I need all of the entries printed exactly.

BEGIN AVAILABLE RECORDS

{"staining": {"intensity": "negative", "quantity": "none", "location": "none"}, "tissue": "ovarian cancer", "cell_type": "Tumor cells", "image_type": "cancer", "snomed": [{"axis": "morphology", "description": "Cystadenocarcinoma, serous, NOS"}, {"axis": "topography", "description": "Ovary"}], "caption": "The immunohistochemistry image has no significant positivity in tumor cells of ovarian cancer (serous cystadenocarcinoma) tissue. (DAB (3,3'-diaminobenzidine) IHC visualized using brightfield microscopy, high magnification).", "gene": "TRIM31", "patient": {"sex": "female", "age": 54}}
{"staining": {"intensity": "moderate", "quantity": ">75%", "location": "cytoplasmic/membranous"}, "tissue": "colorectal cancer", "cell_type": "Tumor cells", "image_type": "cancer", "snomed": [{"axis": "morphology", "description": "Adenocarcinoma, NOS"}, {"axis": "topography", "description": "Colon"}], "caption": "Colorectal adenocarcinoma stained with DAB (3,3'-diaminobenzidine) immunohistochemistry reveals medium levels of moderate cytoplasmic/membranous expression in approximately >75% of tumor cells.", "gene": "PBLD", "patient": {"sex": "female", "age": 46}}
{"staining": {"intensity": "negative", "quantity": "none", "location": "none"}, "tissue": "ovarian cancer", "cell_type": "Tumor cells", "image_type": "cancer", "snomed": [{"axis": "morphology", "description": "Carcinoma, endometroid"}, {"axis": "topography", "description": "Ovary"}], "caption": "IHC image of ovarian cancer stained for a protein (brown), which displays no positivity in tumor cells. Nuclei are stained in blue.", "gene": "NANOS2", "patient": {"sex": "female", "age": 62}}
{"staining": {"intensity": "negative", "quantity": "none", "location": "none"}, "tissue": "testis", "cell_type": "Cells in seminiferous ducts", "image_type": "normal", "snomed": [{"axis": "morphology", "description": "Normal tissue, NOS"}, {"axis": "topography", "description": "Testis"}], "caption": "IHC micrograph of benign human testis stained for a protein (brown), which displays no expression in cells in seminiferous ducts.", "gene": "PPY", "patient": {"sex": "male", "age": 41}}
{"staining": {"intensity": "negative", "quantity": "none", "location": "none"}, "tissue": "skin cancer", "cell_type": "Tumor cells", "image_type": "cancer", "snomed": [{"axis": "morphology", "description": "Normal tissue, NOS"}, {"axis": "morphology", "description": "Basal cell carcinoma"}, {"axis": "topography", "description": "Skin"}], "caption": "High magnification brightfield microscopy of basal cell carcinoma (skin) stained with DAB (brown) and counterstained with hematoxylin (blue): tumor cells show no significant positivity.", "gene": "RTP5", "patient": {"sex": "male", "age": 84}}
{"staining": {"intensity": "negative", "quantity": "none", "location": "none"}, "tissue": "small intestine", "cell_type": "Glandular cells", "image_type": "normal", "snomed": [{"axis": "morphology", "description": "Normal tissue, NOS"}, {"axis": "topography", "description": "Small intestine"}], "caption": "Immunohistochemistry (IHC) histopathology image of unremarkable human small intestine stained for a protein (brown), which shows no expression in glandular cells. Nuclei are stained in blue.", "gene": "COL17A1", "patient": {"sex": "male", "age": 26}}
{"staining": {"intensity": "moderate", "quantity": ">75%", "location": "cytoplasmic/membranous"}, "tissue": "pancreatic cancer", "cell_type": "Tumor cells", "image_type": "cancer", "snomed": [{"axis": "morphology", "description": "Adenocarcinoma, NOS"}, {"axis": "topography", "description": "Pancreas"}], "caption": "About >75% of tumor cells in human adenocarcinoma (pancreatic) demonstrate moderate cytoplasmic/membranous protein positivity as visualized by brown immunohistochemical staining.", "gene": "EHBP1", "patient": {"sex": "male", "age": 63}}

END AVAILABLE RECORDS

**WRITTEN SOLUTION**
{"staining": {"intensity": "negative", "quantity": "none", "location": "none"}, "tissue": "ovarian cancer", "cell_type": "Tumor cells", "image_type": "cancer", "snomed": [{"axis": "morphology", "description": "Cystadenocarcinoma, serous, NOS"}, {"axis": "topography", "description": "Ovary"}], "caption": "The immunohistochemistry image has no significant positivity in tumor cells of ovarian cancer (serous cystadenocarcinoma) tissue. (DAB (3,3'-diaminobenzidine) IHC visualized using brightfield microscopy, high magnification).", "gene": "TRIM31", "patient": {"sex": "female", "age": 54}}
{"staining": {"intensity": "moderate", "quantity": ">75%", "location": "cytoplasmic/membranous"}, "tissue": "colorectal cancer", "cell_type": "Tumor cells", "image_type": "cancer", "snomed": [{"axis": "morphology", "description": "Adenocarcinoma, NOS"}, {"axis": "topography", "description": "Colon"}], "caption": "Colorectal adenocarcinoma stained with DAB (3,3'-diaminobenzidine) immunohistochemistry reveals medium levels of moderate cytoplasmic/membranous expression in approximately >75% of tumor cells.", "gene": "PBLD", "patient": {"sex": "female", "age": 46}}
{"staining": {"intensity": "negative", "quantity": "none", "location": "none"}, "tissue": "ovarian cancer", "cell_type": "Tumor cells", "image_type": "cancer", "snomed": [{"axis": "morphology", "description": "Carcinoma, endometroid"}, {"axis": "topography", "description": "Ovary"}], "caption": "IHC image of ovarian cancer stained for a protein (brown), which displays no positivity in tumor cells. Nuclei are stained in blue.", "gene": "NANOS2", "patient": {"sex": "female", "age": 62}}
{"staining": {"intensity": "negative", "quantity": "none", "location": "none"}, "tissue": "testis", "cell_type": "Cells in seminiferous ducts", "image_type": "normal", "snomed": [{"axis": "morphology", "description": "Normal tissue, NOS"}, {"axis": "topography", "description": "Testis"}], "caption": "IHC micrograph of benign human testis stained for a protein (brown), which displays no expression in cells in seminiferous ducts.", "gene": "PPY", "patient": {"sex": "male", "age": 41}}
{"staining": {"intensity": "negative", "quantity": "none", "location": "none"}, "tissue": "skin cancer", "cell_type": "Tumor cells", "image_type": "cancer", "snomed": [{"axis": "morphology", "description": "Normal tissue, NOS"}, {"axis": "morphology", "description": "Basal cell carcinoma"}, {"axis": "topography", "description": "Skin"}], "caption": "High magnification brightfield microscopy of basal cell carcinoma (skin) stained with DAB (brown) and counterstained with hematoxylin (blue): tumor cells show no significant positivity.", "gene": "RTP5", "patient": {"sex": "male", "age": 84}}
{"staining": {"intensity": "negative", "quantity": "none", "location": "none"}, "tissue": "small intestine", "cell_type": "Glandular cells", "image_type": "normal", "snomed": [{"axis": "morphology", "description": "Normal tissue, NOS"}, {"axis": "topography", "description": "Small intestine"}], "caption": "Immunohistochemistry (IHC) histopathology image of unremarkable human small intestine stained for a protein (brown), which shows no expression in glandular cells. Nuclei are stained in blue.", "gene": "COL17A1", "patient": {"sex": "male", "age": 26}}
{"staining": {"intensity": "moderate", "quantity": ">75%", "location": "cytoplasmic/membranous"}, "tissue": "pancreatic cancer", "cell_type": "Tumor cells", "image_type": "cancer", "snomed": [{"axis": "morphology", "description": "Adenocarcinoma, NOS"}, {"axis": "topography", "description": "Pancreas"}], "caption": "About >75% of tumor cells in human adenocarcinoma (pancreatic) demonstrate moderate cytoplasmic/membranous protein positivity as visualized by brown immunohistochemical staining.", "gene": "EHBP1", "patient": {"sex": "male", "age": 63}}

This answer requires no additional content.